_REQUIREMENT A_.
Could you reproduce the passage of classroom tips word for word, starting at the words "Also, you could" and stopping after "whereas they can't."?

Do you have to do writing in your class? I let the K-teachers do the writing. and focus on only conversation... they seem to like that. But I'm not sure if your school is set up the same way. If you have to do writing, maybe have 'writing days' instead of doing writing in every class. That way you could ue the writing as review for the structures you've already studied, and they wouldn't be doing it every day.
You could also try doing listening exercises... get them to close their books and read the dialog before you let them see it-- give them a question to answer and then reward the person who gets it right.
Also, you could be doing more speaking drills and listen and repeat. Simple Q and A patterns (you give the question they give the answer, and vice versa) give you a chance to single them out... and if you want to add some extra humiliation (and who doesn't?), show them that the entire class can listen and repeat correctly whereas they can't.

_MATERIAL SHOWN_.
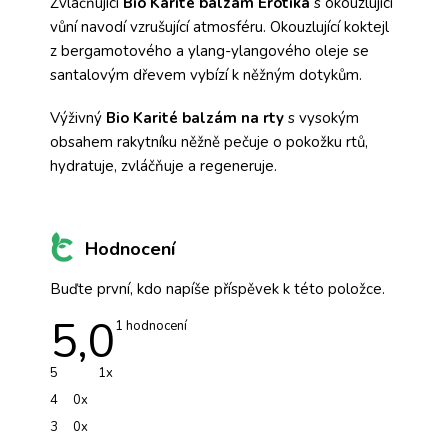
Zvláčňující
Bio Karité balzám Erotika
s okouzlující
vůní navodí vzrušující atmosféru. Okouzlující koktejl
z bergamotového a ylang-ylangového oleje se
santalovým dřevem vybízí k něžným dotykům.
Výživný
Bio Karité balzám na rty
s vysokým
obsahem rakytníku něžně pečuje o pokožku rtů,
hydratuje, zvláčňuje a regeneruje.
Hodnocení
Buďte první, kdo napíše příspěvek k této položce.
5,0
Průměrné
1 hodnocení
hodnocení
produktu
je
5
1x
5,0
z
4
0x
5
hvězdiček.
3
0x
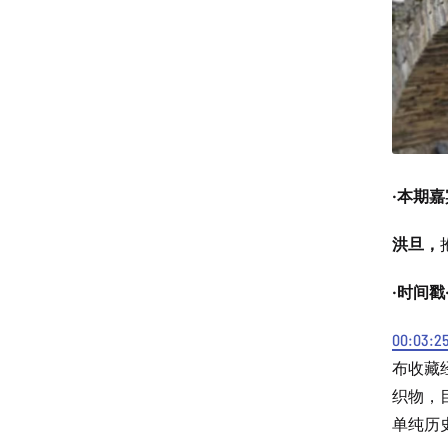
·本期嘉
洪旦，
·时间戳
00:03:2
布收藏
织物，
单纯历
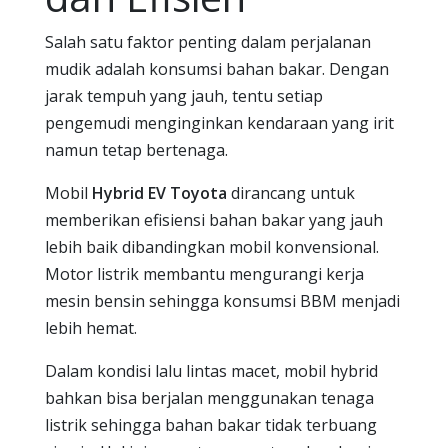
Salah satu faktor penting dalam perjalanan
mudik adalah konsumsi bahan bakar. Dengan
jarak tempuh yang jauh, tentu setiap
pengemudi menginginkan kendaraan yang irit
namun tetap bertenaga.
Mobil
Hybrid EV Toyota
dirancang untuk
memberikan efisiensi bahan bakar yang jauh
lebih baik dibandingkan mobil konvensional.
Motor listrik membantu mengurangi kerja
mesin bensin sehingga konsumsi BBM menjadi
lebih hemat.
Dalam kondisi lalu lintas macet, mobil hybrid
bahkan bisa berjalan menggunakan tenaga
listrik sehingga bahan bakar tidak terbuang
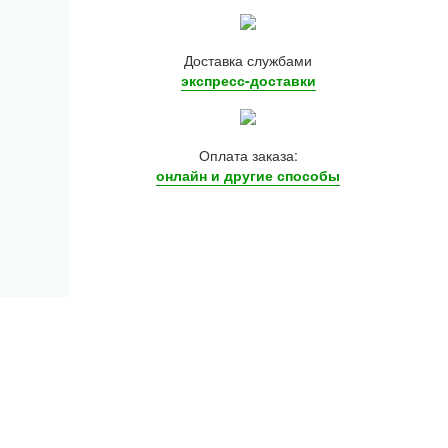
Доставка службами
экспресс-доставки
Оплата заказа:
онлайн и другие
способы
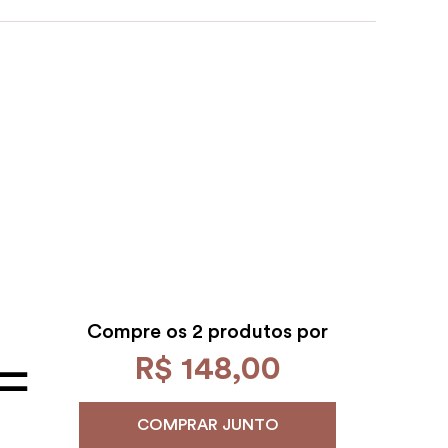
Compre os
2 produtos por
R$
148
,
00
COMPRAR JUNTO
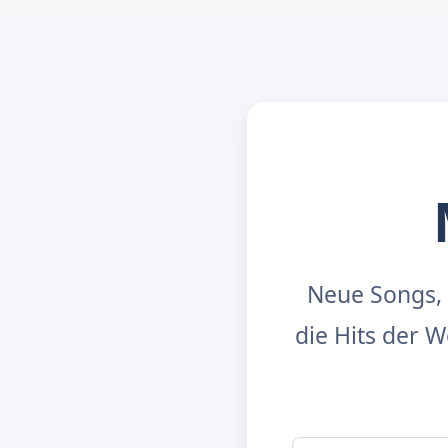
Neue Songs, 
die Hits der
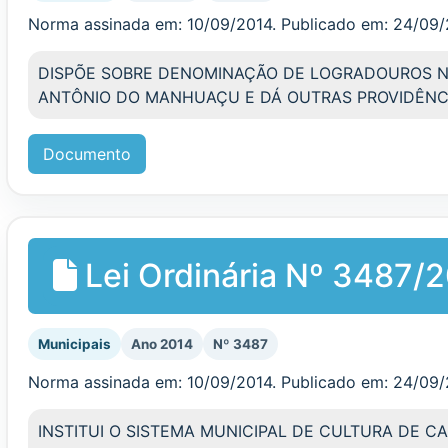
Norma assinada em: 10/09/2014. Publicado em: 24/09
DISPÕE SOBRE DENOMINAÇÃO DE LOGRADOUROS N
ANTÔNIO DO MANHUAÇU E DÁ OUTRAS PROVIDÊNC
Documento
Lei Ordinária Nº 3487/
Municipais
Ano 2014
Nº 3487
Norma assinada em: 10/09/2014. Publicado em: 24/09
INSTITUI O SISTEMA MUNICIPAL DE CULTURA DE CA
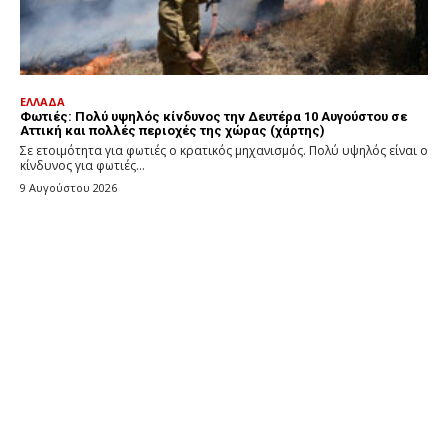
ΕΛΛΑΔΑ
Φωτιές: Πολύ υψηλός κίνδυνος την Δευτέρα 10 Αυγούστου σε
Αττική και πολλές περιοχές της χώρας (χάρτης)
Σε ετοιμότητα για φωτιές ο κρατικός μηχανισμός. Πολύ υψηλός είναι ο
κίνδυνος για φωτιές...
9 Αυγούστου 2026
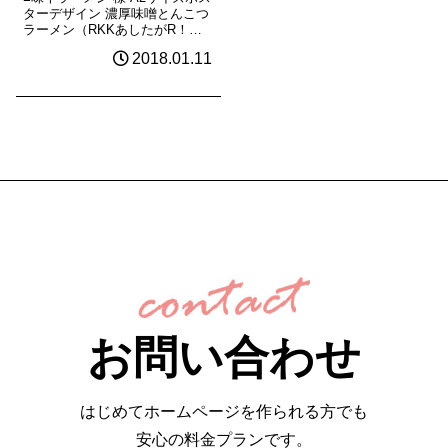
ターデザイン 濃厚味噌とんこつ
ラーメン（RKKあしたがR！パ
ークオリジナルコラボラーメ
2018.01.11
ン） 《デザイン》《制作》
お問い合わせ
はじめてホームページを作られる方でも
安心の料金プランです。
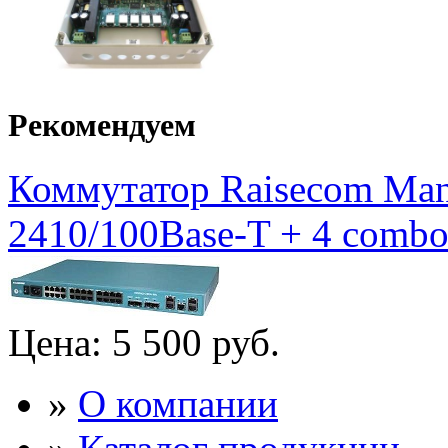
Рекомендуем
Коммутатор Raisecom Mana
2410/100Base-T + 4 combo 
Цена:
5 500 руб.
»
О компании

_REQUIREMENT B_.
Which lines of the records contain the word "lebih"? Show each of those lines in full.

_REPLY A_.
Also, you could be doing more speaking drills and listen and repeat. Simple Q and A patterns (you give the question they give the answer, and vice versa) give you a chance to single them out... and if you want to add some extra humiliation (and who doesn't?), show them that the entire class can listen and repeat correctly whereas they can't.

_REPLY B_.
lebih baik dibandingkan mobil konvensional.
lebih hemat.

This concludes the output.